3. Il ressort des pièces du dossier que l'arrêté préfectoral attaqué en date du 11 juillet 2024 a été notifié au requérant le 2 août 2024. L'arrêté préfectoral mentionnait les voies et délais de recours ouverts à son encontre, dont le délai maximal était de trente jours. Compte tenu que le requérant ne soutient pas avoir déposé une demande d'aide juridictionnelle, il s'ensuit, en toute hypothèse, que la requête aux fins d'annulation de M. B, qui a été présentée au greffe du tribunal administratif de Toulon le 19 septembre 2024 et enregistrée sous le n°2403075, est tardive, et comme telle, irrecevable. Par suite, Il y a lieu, dans ces conditions, de faire application de l'article L. 522-3 précité du code de justice administrative et de rejeter les conclusions aux fins de suspension de l'exécution de la décision attaquée.

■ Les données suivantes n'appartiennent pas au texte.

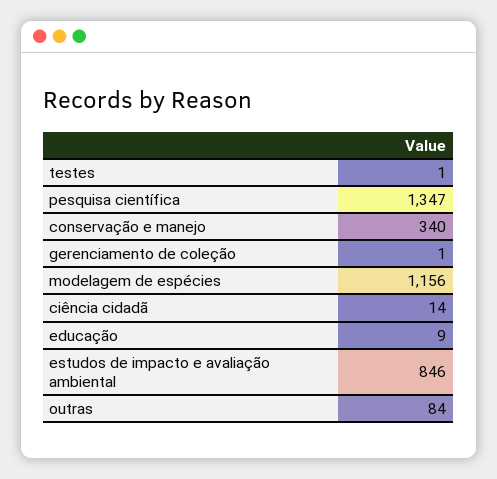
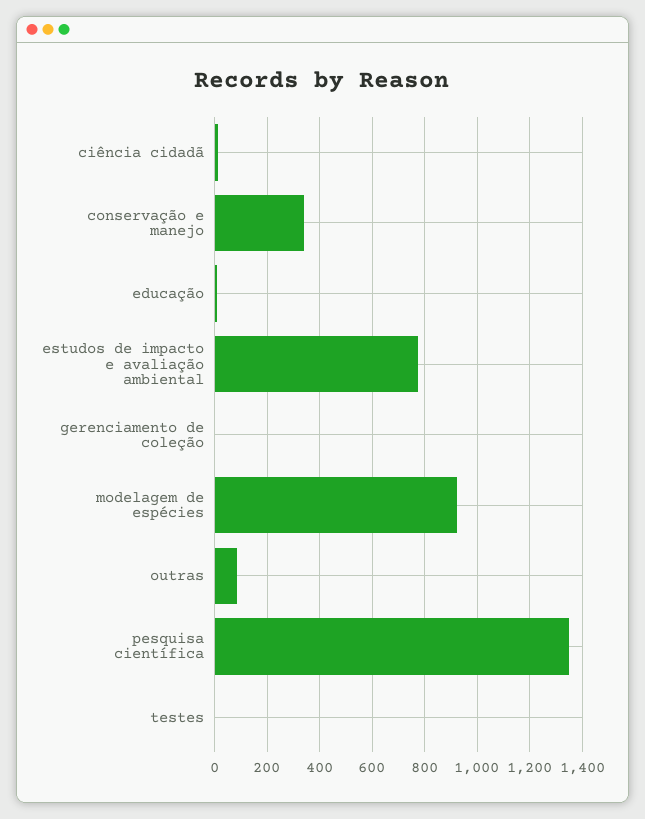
  {
    "testes": 1,
    "pesquisa científica": 1347,
    "conservação e manejo": 340,
    "gerenciamento de coleção": 1,
-   "modelagem de espécies": 1156,
+   "modelagem de espécies": 925,
    "ciência cidadã": 14,
    "educação": 9,
-   "estudos de impacto e avaliação ambiental": 846,
+   "estudos de impacto e avaliação ambiental": 775,
    "outras": 84
  }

Sur les conclusions présentées au titre de l'article L. 761-1 du code de justice administrative :

4. Les dispositions de l'article L. 761-1 du code de justice administrative font obstacle à ce que soit mis à la charge du préfet du Var, qui n'est pas, dans la présente instance, la partie perdante, le versement d'une somme au titre des frais exposés et non compris dans les dépens.

ORDONNE :

Article 1er : La requête de M. B est rejetée.

Article 2 : La présente ordonnance sera notifiée à M. A B.

Copie en sera remise pour information au préfet du Var.

Fait à Toulon, le 2 octobre 2024.

Le juge des référés,

signé

JF. SAUTON

La République mande et ordonne au ministre de l'intérieur en ce qui le concerne ou à tous commissaires de justice à ce requis en ce qui concerne les voies de droit commun contre les parties privées, de pourvoir à l'exécution de la présente décision.